Many buyers of these kettles swear that the water tastes much cleaner and fresher with a slight sweet taste as compared to other tea kettles.
Other types of tea kettles can be made from stainless steel, glass, copper, or aluminum.
Cast iron tea kettles are almost indestructible, but rust can sometimes be a problem. It is recommended to keep the kettle as dry as possible, and to remove any remaining water after boiling.
Over time, the kettle can develop a protective layer of minerals that can help prevent rusting. If it does develop rust, I have read that boiling water inside mixed with baking soda and lemon juice, can fix the issue.
You can buy iron tea kettles in many different weights and sizes depending on how many people you normally plan to serve tea. The kettles can also have various designs and colors, even to match the colors in your kitchen. It definitely brings some more class to your tea making, and makes good conversation topics.
Another benefit is that you are not limited to using the water just for tea, but you can make hot chocolate or other hot beverages with the warm water.
Where to buy cast iron tea kettles
It is very difficult to find cast iron tea kettles that are strictly kettles.
The only company I can find offering just the kettles are made by Old Mountain.

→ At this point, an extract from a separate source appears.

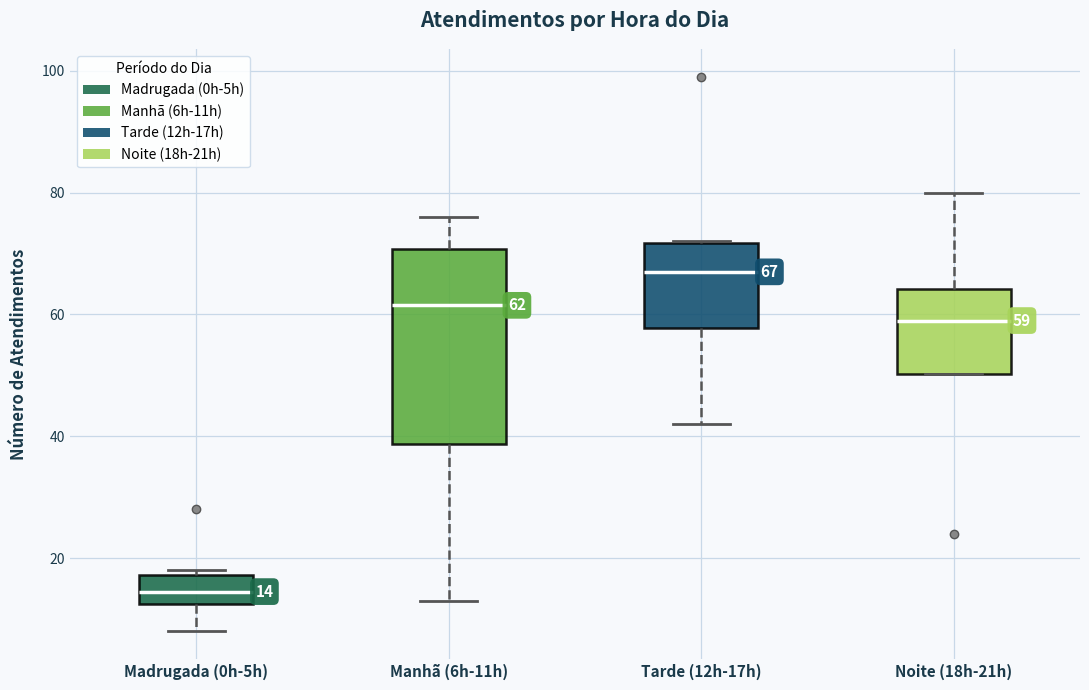

Which box is the tallest, from its lower edge to its upper edge?

Manhã (6h-11h)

Check out their 2 quart Old Mountain Cast Iron Tea Kettle on Amazon. I also found their smaller version here: Mini Tea Kettle that holds 1.5 cups on Amazon.
If you do not mind the combination of cast iron tea kettle and tea pot, check out this popular model on Amazon.

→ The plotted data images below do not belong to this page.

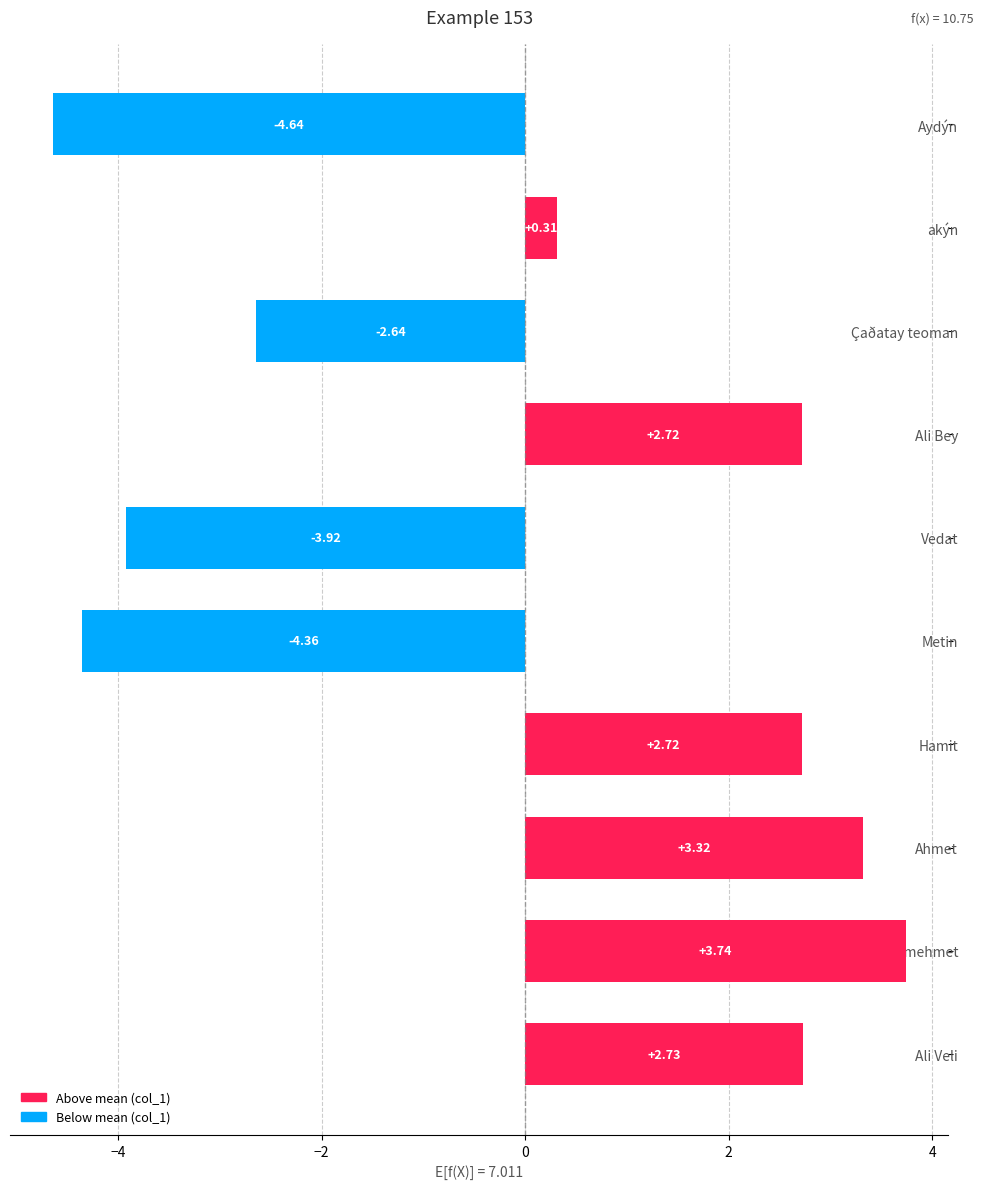

What is the difference between the maximum and minimum values?

8.4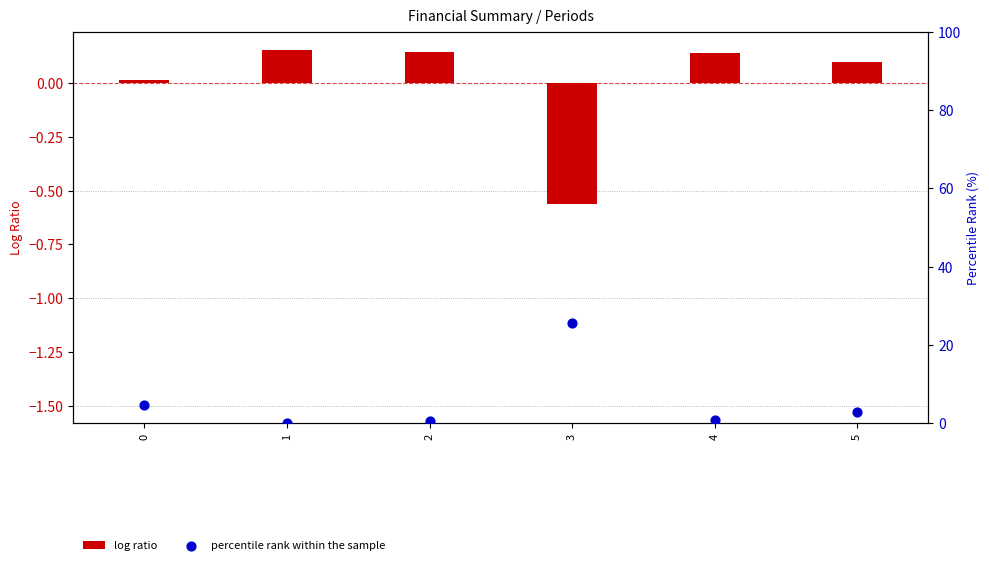

What is the change in value from 0 to 1?

-4.8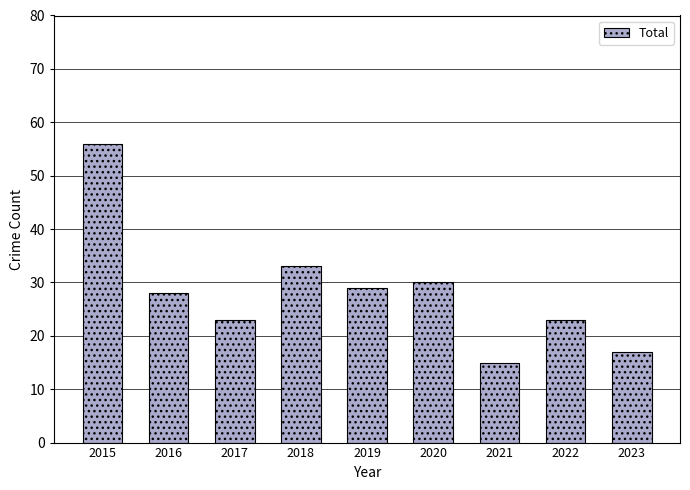

Reading left to right, transcribe all the data shown in this chart.

2015=56	2016=28	2017=23	2018=33	2019=29	2020=30	2021=15	2022=23	2023=17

Last I checked, sears.com also offers a wide variety of cast iron tea kettles as opposed to the teapots.
The price range for these kettles are usually between $20 to $100. There are even antique kettles on other sites that can run into the hundreds of dollars.

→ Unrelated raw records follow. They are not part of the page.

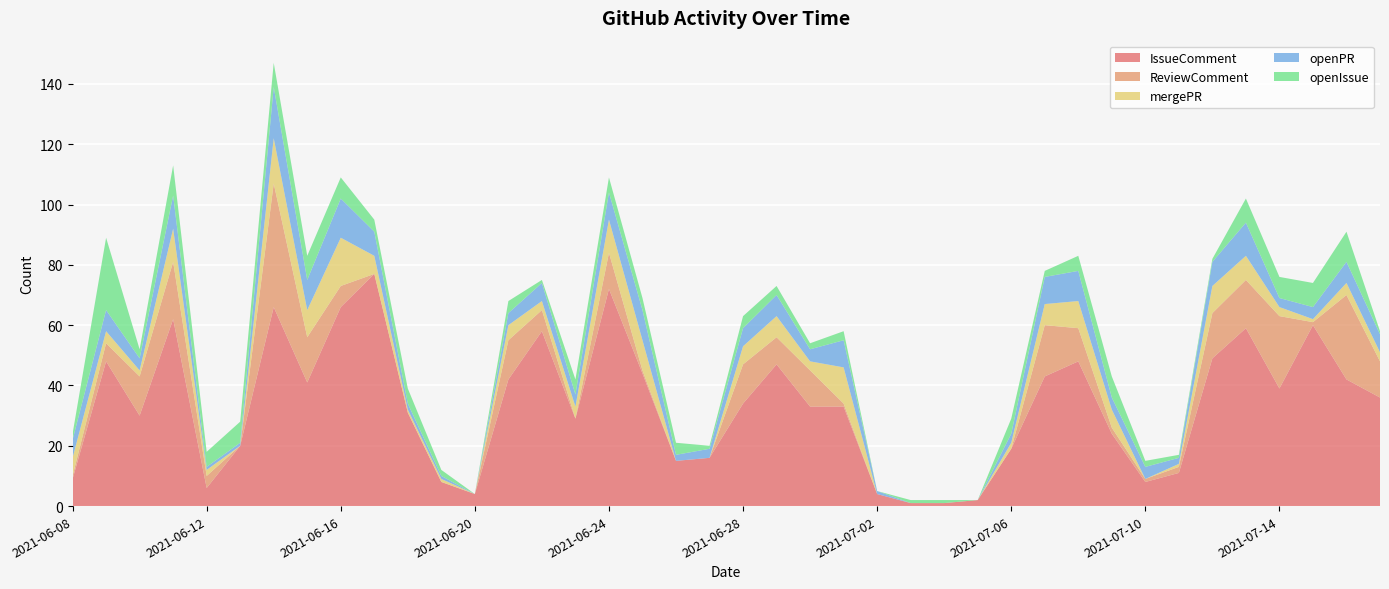

Reading left to right, list all the values displayed in this chart.

IssueComment: 9	48	30	62	6	20	66	41	66	77	31	8	4	42	58	29	72	44	15	16	34	47	33	33	4	1	1	2	19	43	48	24	8	11	49	59	39	60	42	36
ReviewComment: 1	6	13	19	4	0	41	15	7	0	0	0	0	13	7	0	12	1	0	0	13	9	12	1	0	0	0	0	0	17	11	2	1	2	15	16	24	1	28	12
mergePR: 6	4	2	11	2	0	15	9	16	6	1	1	0	5	3	4	11	10	0	0	6	7	3	12	0	0	0	0	2	7	9	6	0	1	9	8	3	1	4	3
openPR: 6	7	4	11	1	1	17	10	13	8	2	1	0	4	6	4	9	10	2	3	6	7	4	9	1	0	0	0	3	9	10	4	4	2	8	11	3	4	7	6
openIssue: 2	24	3	10	5	7	8	8	7	4	5	2	0	4	1	5	5	4	4	1	4	3	2	3	0	1	1	0	5	2	5	7	2	1	1	8	7	8	10	1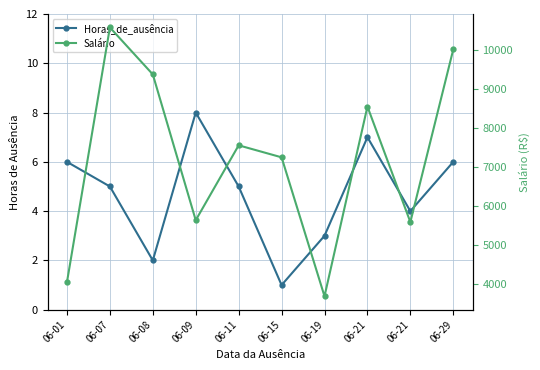

True or false: Horas_de_ausência and Salário intersect in this chart.

False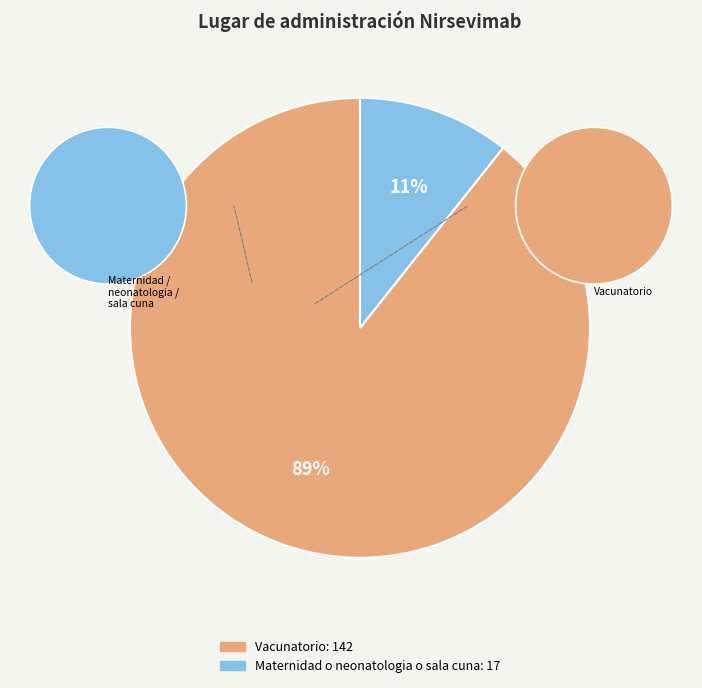

Count the number of slices in the pie.

2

Remember that there is a big difference between cast iron tea kettles versus cast iron teapots and even certain retailers mistake the two, so make sure to read the description.
Many of the online tea stores appear to sell the teapots, but not the tea kettles. You know it is a teapot if they say not to put it on the stove.
I hope that this article helps you understand more about the benefits of cast iron tea kettles, and that it improves your tea drinking experience. These kettles definitely add some class to your kitchen.
My husband and I sell cast iron cookware. I recently had a question about cast iron kettles and found your article very helpful. I would like to get your permission to link your site to our site.
Cool post, do you mind if I link to it from my new blog/tea shop?
Its called Lovely Tea Teas? Thanks in advance – Oliver aka Mr Tea
Lehman’s (Ohio, USA) has a great online catalog, can mail you a paper one, & has some store-fronts (in Ohio). They have a few types of cast iron kettles (for boiling water), some unlined & other lined w/enamel (to prevent rust).
I just got an old cast iron teapot from a friend who collects different art and unique things. How can I get it checked out to see how old it is? There are some markings on it hard to read though.
Hi sorry for the delay in responding. I would email some collector’s sites to get a better idea. I did find that Barnebys offers an appraisal service for $17: https://www.barnebys.com/appraisal/
Here is also a list of sites offering free appraisals depending on circumstances: https://www.whatsellsbest.com/research/value/collectibles.html
I am interested in finding out if the boiled water inside the caste iron kettle will have some iron in as it would if you would cook food in a caste iron skillet.
Hi, my understanding is that some of the iron does get into the food or tea. I found an article online with further detail: https://runnersconnect.net/cast-iron-pan-iron/.
I have surfed several distributers. None specify a kettle that will accept boiling water on open flame. Would you advice? Thank you.